▶ [TEXT PASSAGE]:
* Begin *

Create a New ASP.NET Core gRPC Service in Visual Studio 2022

You can create a project in Visual Studio 2022 in several ways. When you launch Visual Studio 2022, you'll see the Start window. You can choose “Continue without code” to launch the main screen of the Visual Studio 2022 IDE.

To create a new ASP.NET 6 Project in Visual Studio 2022:

  1. Start the Visual Studio 2022 IDE.
  2. In the Create a new project window, select gRPC Service from the list of available project templates and then click Next to move on, as illustrated in Figure 5.
Figure 5: Create a new project in Visual Studio 2022
Figure 5: Create a new project in Visual Studio 2022
  1. Specify the project name as GRPCServiceDemo and the path where it should be created in the Configure your new project window.
  2. If you want the solution file and project to be created in the same directory, you can optionally check the Place solution and project in the same directory checkbox. Click Next to move on.
  3. In the next screen, specify the target framework and leave the checkboxes unchecked because you won't use any of these in this example.
Figure 6: Specify additional information for your project.
Figure 6: Specify additional information for your project.
  1. Click Create to complete the process.

A new ASP.NET Core gRPC project is created. At a minimum, a gRPC service consists of two files: a code file for implementing the service and a .proto file for describing it. Figure 7 shows the solution structure of the gRPCServiceDemo project.

Figure 7 : The solution structure of the GrpcServiceDemo application
Figure 7 : The solution structure of the GrpcServiceDemo application

Note that because you've selected a gRPC project template, the following NuGet packages will be installed by default into your project:

  • Grpc.Tools: The Grpc.Tools package contains types required to provide protobuf file tooling support.
  • Grpc.AspNetCore.Server.ClientFactory: This package supports the integration of HTTPClientFactory for gRPC .NET clients in ASP.NET Core applications.
  • Google.Protobuf: Using the Google.Protobuf package, you can create protobuf files using the protobuf APIs.

You can also see that two solution folders named Protos and Services are created by default. At the same time, the Protos solution folder contains a greet.proto file by default, and the Services solution folder has a gRPC service named GreeterService created in it by default.

Listing 1 shows the complete source code of the greet.proto file in the server project.

Listing 1: The greet.proto file in the server project

syntax = "proto3";

option csharp_namespace = "GrpcServiceDemo";

package greet;

service Greeter {
    rpc SayHello (HelloRequest)
    returns (HelloReply);
}
message HelloRequest {
    string name = 1;
}

message HelloReply {
   string message = 1;
}

You can find the source code of the GreeterService in Listing 2.

Listing 2: The GreeterService Class

namespace GrpcServiceDemo.Services
{
    public class GreeterService : Greeter.GreeterBase
    {
        private readonly ILogger<GreeterService> _logger;
        public GreeterService (ILogger<GreeterService> logger)
        {
            _logger = logger;
        }

        public override Task <HelloReply> SayHello
          (HelloRequest request, ServerCallContext context)
        {
            return Task.FromResult(new HelloReply
            {
                Message = "Hello " + request.Name
            });
        }
    }
}

Create a gRPC Client Project in Visual Studio 2022

Let's create a console application project that you'll use for benchmarking performance. You can create a project in Visual Studio 2022 in several ways. When you launch Visual Studio 2022, you'll see the Start window. You can choose Continue without code to launch the main screen of the Visual Studio 2022 IDE.

* End *

▶ [DATA PROVIDED]:
* Begin *

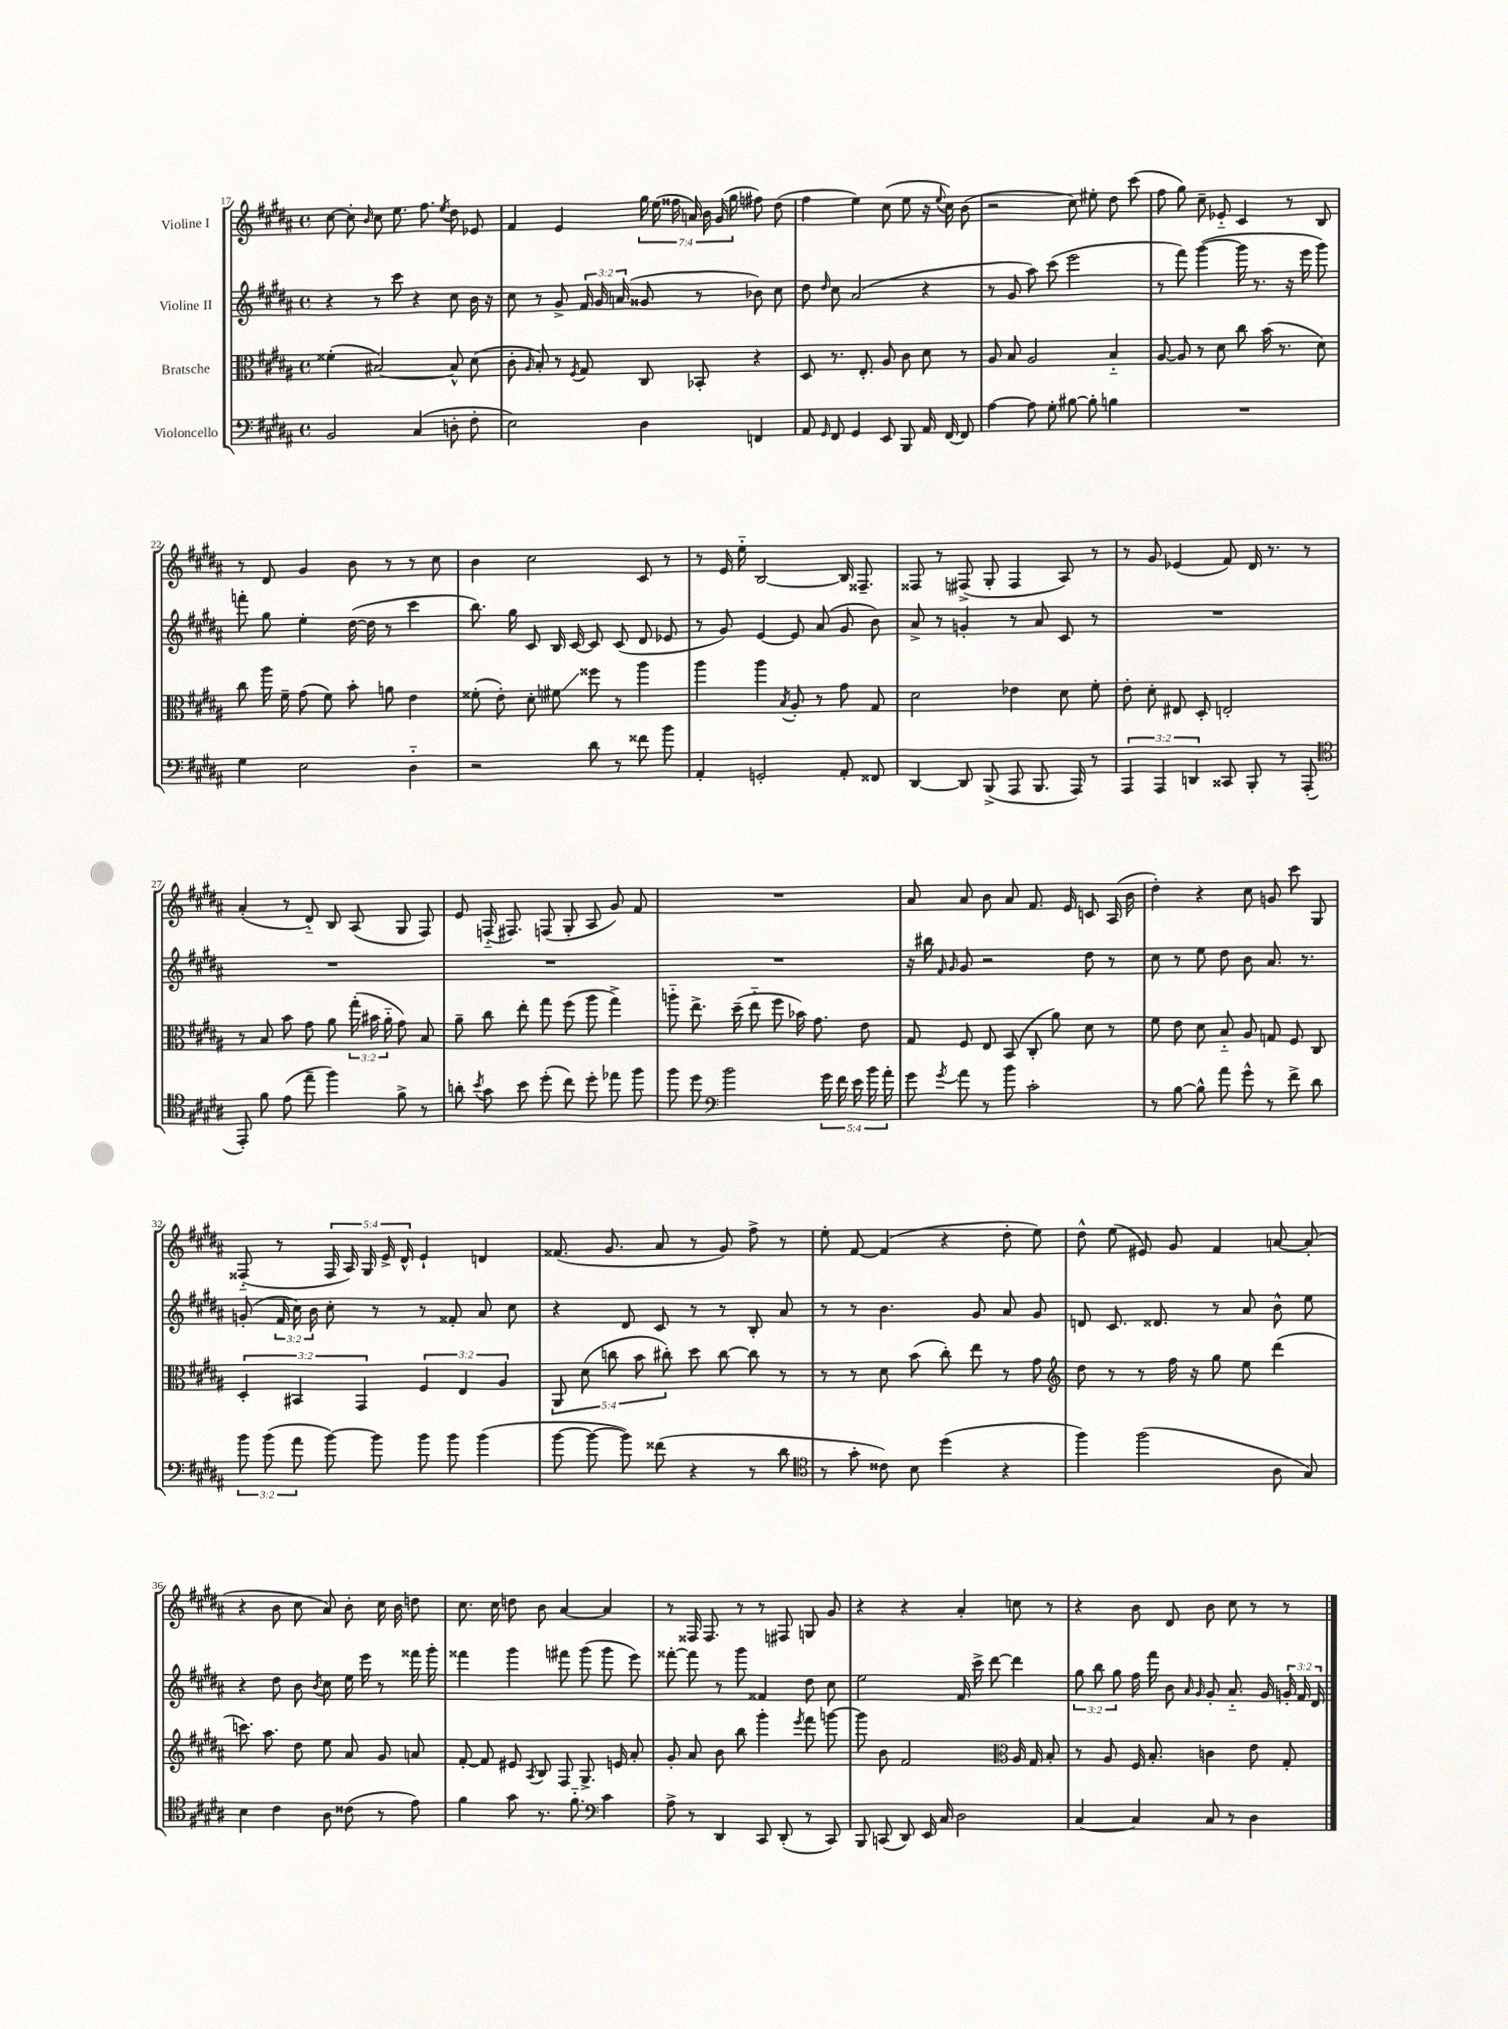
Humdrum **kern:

**kern	**kern	**kern	**kern
*staff4	*staff3	*staff2	*staff1
*clefF4	*clefC3	*clefG2	*clefG2
*k[f#c#g#d#a#]	*k[f#c#g#d#a#]	*k[f#c#g#d#a#]	*k[f#c#g#d#a#]
*M4/4	*M4/4	*M4/4	*M4/4
*met(c)	*met(c)	*met(c)	*met(c)
2BB/	(4f##'\	4r	[8cc#\
.	.	.	8cc#'\]
.	.	.	16qqb/
.	[2B#/)	8r	8cc#\
.	.	8ccc#\	8.ee\
(4C#/	.	4r	.
.	.	.	8.ff#\
.	.	.	8qee/
8D'\	8B#^^/]	8cc#\	8dd#\
8F#'\	(8d#\	16b\	8e-/
.	.	16r	.
=	=	=	=
2E\)	8c#'\	8cc#\	4f#/
.	16qqA#/	.	.
.	8B'/)	8r	.
.	8r	8g#^/	4e/
.	8qF#/	.	.
.	8G#/	24f#/	.
.	.	24g#/	.
.	.	(24a/	.
4D#\	8C#/	8g##/	28gg#\
.	.	.	(28ee\
.	.	.	28ff##\
.	.	.	28a/)
.	8BB-'/	8r	.
.	.	.	28b\
.	.	.	(28g#/
.	.	.	28gg#\
4FF/	4r	8b-\)	8ff#\)
.	.	8cc#\	(8dd#\
=	=	=	=
8AA#/	8D#/	8dd#\	4ff#\
16qqGG#/	.	16qqdd#/	.
8FF#/	8.r	8cc#\	.
4GG#/	.	(2a#/	4ee\)
.	8.E'/	.	.
8EE/	8A#/	.	(8cc#\
8BBB/	8c#\	.	8ee\
16AA#/	8d#\	4r	16r
.	.	.	8qqee/
[16FF#/	.	.	16cc#\)
8FF#/]	8r	.	(8b\
=	=	=	=
[4A#\	8A#/	8r	2r
.	8B/	8g#/	.
8A#\]	2A#/	8aa#\)	.
8G#'\	.	(8ccc#\	.
[8B#\	.	2eee\	8cc#\)
8B#'\]	.	.	8ee#'\
4B\	4B'~/	.	8dd#\
.	.	.	(8ccc#\
=	=	=	=
1r	[8A#/	8r	8ff#\
.	8A#/]	8fff#\)	8gg#\)
.	8r	([4ggg#\	8cc#~\
.	8d#\	.	8e-'~/
.	8cc#\	16ggg#\]	4c#/
.	.	8.r	.
.	(16b\	.	.
.	8.r	.	.
.	.	16r	8r
.	.	16eee\	.
.	8d#\)	8ggg#\)	8B/
=	=	=	=
4G#\	8cc#\	8fff'\	8r
.	16aa#\	8gg#\	8d#/
.	16f#~\	.	.
2E\	(8g#\	4ee'\	4g#/
.	8f#\)	.	.
.	8b'\	([16dd#\	8b\
.	.	16dd#\]	.
.	8a\	8r	8r
4D#'~\	4e\	4ccc#\	8r
.	.	.	8cc#\
=	=	=	=
2r	(8f##'\	8.bb\)	4b\
.	8e'\)	.	.
.	.	16gg#\	.
.	8d#'\	8c#/	2cc#\
.	8f#\	16B/	.
.	.	[16c#/	.
8d#\	8ff##\	8c#/]	.
8r	8r	(8c#/	.
8f##\	4aa#\	8d#/	8c#/
8b\	.	8e-/	8r
=	=	=	=
4AA#'/	4aa#\	8r	8r
.	.	8g#/)	16e/
.	.	.	16ee'~\
2GG'/	4aa#\	[4e/	[2B/
.	8qB/	.	.
.	8A#'/	8e/]	.
.	8r	(8a#/	.
8AA#'/	8g#\	8g#/	16B/]
.	.	.	8.F##~/
8FF##/	8G#/	8b\)	.
=	=	=	=
[4DD#/	2d#\	8a#^/	8F##/
.	.	8r	8r
8DD#/]	.	4g'/	(8F#^/
(8BBB^/	.	.	8G#'/
8AAA#/	4e-\	8r	4F#/
8.BBB/	.	8a#/	.
.	8d#\	8c#/	8A#/)
16AAA#/)	.	.	.
8r	8f#'\	8r	8r
=	=	=	=
6AAA#/	8e'\	1r	8r
.	8d#'\	.	8g#/
6AAA#/	.	.	.
.	8E#/	.	(4e-/
6DD/	.	.	.
.	8D#'/	.	.
8CC##/	2E'/	.	8f#/)
8BBB'/	.	.	16d#/
.	.	.	8.r
8r	.	.	.
(8AAA#'/	.	.	8r
=	=	=	=
*clefC4	*	*	*
8EE'/)	8r	1r	(4a#'/
8f#\	8B/	.	.
(8e\	8b\	.	8r
8ee~\	8g#\	.	8d#'~/)
4ff#\)	8a#\	.	8B/
.	(24gg#'\	.	(8A#/
.	24b#\	.	.
.	24a#'~\	.	.
8f#^\	8g#\)	.	8G#/
8r	8B/	.	8F#/)
=	=	=	=
8a'\	8a#~\	1r	8e/
8qb/	.	.	.
8g#\	8cc#\	.	(16F'~/
.	.	.	8.F#/)
8b\	8ee'\	.	.
(8dd#'\	8gg#\	.	(8F/
8cc#\)	(8ff#\	.	8G#'/
8dd#'\	8aa#\	.	8A#/
8ee-\	4gg#^\)	.	8g#/)
8ff#\	.	.	8f#/
=	=	=	=
8ff#\	8aa'~\	1r	1r
8dd#\	8.ee^\	.	.
*clefF4	*	*	*
2b\	.	.	.
.	(16dd#~\	.	.
.	8ee'~\	.	.
.	8ff#\	.	.
.	16b-\)	.	.
.	8.g#\	.	.
20g#\	.	.	.
20f#\	.	.	.
20e\	.	.	.
.	8e\	.	.
20b\	.	.	.
20a#'\	.	.	.
=	=	=	=
8g#\	8G#/	16r	8a#/
.	.	16bb#\	.
.	.	16qqf#/	.
8qg#/	.	16qqg#/	.
8a#\	8F#/	8g#/	8a#/
8r	8E/	2r	8b\
8b\	(8BB/	.	8a#/
2c#'\	8C#'/	.	8.f#/
.	8a#\)	.	.
.	.	.	16e/
.	8d#\	8dd#\	8c/
.	8r	8r	(16A#/
.	.	.	16b\
=	=	=	=
8r	8f#\	8cc#\	4dd#'\)
[8B\	8e\	8r	.
8B^^\]	8d#\	8ee\	4r
8a#\	8B'~/	8dd#\	.
8g#^^\	8A#/	8b\	8cc#\
8r	8G/	8.a#/	8g/
8f#^\	8F#/	.	8ccc#\
.	.	8.r	.
8d#\	8C#/	.	8G#/
=	=	=	=
12b\	6D#'/	(8g'/	(8F##'~/
(12b\	.	.	.
.	.	24f#/	8r
12a#\	6BB#/	24cc#\)	.
.	.	24b\	.
[8b\)	.	8cc#'\	20F##/
.	.	.	20A#/)
.	6GG#/	.	.
.	.	.	20G#/
8b\]	.	8r	.
.	.	.	20e^/
.	.	.	20d#^^/
8b\	6F#/	8r	4e`/
8b\	.	8f##'/	.
.	6E/	.	.
(4b\	.	8a#/	4d/
.	6A#/	.	.
.	.	8cc#\	.
=	=	=	=
[8b\	10AA#/	4r	(8.f##/
.	(10d#\	.	.
8b\_	.	.	.
.	.	.	8.g#/
.	10cc\	.	.
8b\])	.	8d#/	.
.	10b\	.	.
(8f##\	.	8c#/	8a#/
.	10cc#'\)	.	.
4r	8dd#\	8r	8r
.	[8cc#\	8r	8g#/)
8r	8cc#\]	8B'/	8ff#^\
8d#\	8r	8a#/	8r
=	=	=	=
*clefC4	*	*	*
8r	8r	8r	8ee'\
8g#'\	8r	8r	[8f#/
8c##\)	8d#\	4.b\	(4f#/]
8B\	(8b\	.	.
(4dd#\	8cc#'\)	.	4r
.	8ee\	8g#/	.
4r	8r	8a#/	8dd#'\
.	8g#\	8g#/	8ee\)
=	=	=	=
*	*clefG2	*	*
4ff#\)	8dd#\	8d/	8dd#^^\
.	8r	8.c#/	(8ee\
(2ff#\	8r	.	8e#/)
.	.	8.d##/	.
.	16ff#\	.	8g#/
.	16r	.	.
.	8gg#\	8r	4f#/
.	8ee\	8a#/	.
8A#\	(4ddd#\	8b^^\	[8a/
8G#/)	.	8ee\	(8a'/]
=	=	=	=
4B\	8.ccc\)	4r	4r
.	8.aa#\	.	.
4c#\	.	8dd#\	8b\
.	8dd#\	8b\	8cc#\
.	.	8qb/	.
8A#\	8ee\	8cc#\	8a#/)
(8c##\	8a#/	16ee\	8b'\
.	.	16eee\	.
8r	8g#/	8r	16cc#\
.	.	.	16b\
8e\)	8a/	16fff##\	8dd\
.	.	16ggg#'\	.
=	=	=	=
4f#\	[8f#'/	4fff##\	8.cc#\
.	8f#/]	.	.
.	.	.	16cc#\
8g#\	8e#/	4ggg#\	8dd\
.	8qA#/	.	.
8.r	8B/	.	8b\
.	8F#/	8fff#\	[4a#/
8.f#'~\	.	.	.
.	8.G#^/	(8ggg#\	.
*clefF4	*	*	*
4c#\	.	8ggg#\	4a#/]
.	16e/	.	.
.	8a#'/	8eee\)	.
=	=	=	=
8A#^\	8g#'/	[8fff##'\	8r
8r	8a#/	8fff##\]	16F##/
.	.	.	8.F##/
4DD#/	8b\	8r	.
.	8bb\	8ggg#\	8r
8CC#/	4ggg#'\	4f##/	8r
(8DD#'/	.	.	8F#/
.	8qeee/	.	.
8r	8fff#\	8dd#\	8G/
8CC#/)	[8ggg\	8cc#\	8g#/
=	=	=	=
8BBB/	8ggg\]	2ee\	4r
(8CC/	8b\	.	.
8DD#/)	2f#/	.	4r
16EE/	.	.	.
16C#/	.	.	.
2D#\	.	16f#/	4a#'/
.	.	16ccc#^\	.
.	.	[8ddd#\	.
*	*clefC3	*	*
.	16A#/	4ddd#\]	8cc\
.	16G#/	.	.
.	8B'/	.	8r
=	=	=	=
[4C#/	8r	12gg#\	4r
.	.	12bb\	.
.	8A#/	.	.
.	.	12gg#\	.
4C#/]	16F#/	16ff#\	8b\
.	8.B'/	16fff#\	.
.	.	8b\	8d#/
.	.	16qqa#/	.
.	.	16qqg#/	.
8C#/	4c\	8g#'/	8b\
8r	.	8.a#'~/	8cc#\
4D#\	8e\	.	8r
.	.	16g#/	.
.	8G#'/	24g'/	8r
.	.	24f#/	.
.	.	24d#/	.
==	==	==	==
*-	*-	*-	*-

* End *

▶ [TO DO]:
**A)** For each statement, state whether it agrees with the gRPC tutorial and support your yes or no with the deciding words quoted from it: (i) the Grpc.Tools package is installed by default when the gRPC project template is selected; (ii) the GreeterService is created in the Protos solution folder; (iii) at a minimum, a gRPC service consists of three files.
**B)** Condense the paragraph of the gRPC tutorial that begins "You can also see that two solution folders" into a single shorter sentence that keeps its main facts.
**C)** Reproduce the gRPC tutorial verbatim, everything from "2. In the Create" down to "in this example.".
Rely solely on the gRPC tutorial when responding.

▶ [OUTPUTS BY TASK]:
**A)**
(i) Yes. The tutorial states: "the following NuGet packages will be installed by default into your project" and lists "Grpc.Tools: The Grpc.Tools package contains types required to provide protobuf file tooling support."
(ii) No. The tutorial states: "the Services solution folder has a gRPC service named GreeterService created in it by default."
(iii) No. The tutorial states: "At a minimum, a gRPC service consists of two files."

**B)** By default, two solution folders, Protos and Services, are created; Protos holds a greet.proto file, and Services holds a gRPC service named GreeterService.

**C)**
2. In the Create a new project window, select gRPC Service from the list of available project templates and then click Next to move on, as illustrated in Figure 5.
Figure 5: Create a new project in Visual Studio 2022
Figure 5: Create a new project in Visual Studio 2022
  1. Specify the project name as GRPCServiceDemo and the path where it should be created in the Configure your new project window.
  2. If you want the solution file and project to be created in the same directory, you can optionally check the Place solution and project in the same directory checkbox. Click Next to move on.
  3. In the next screen, specify the target framework and leave the checkboxes unchecked because you won't use any of these in this example.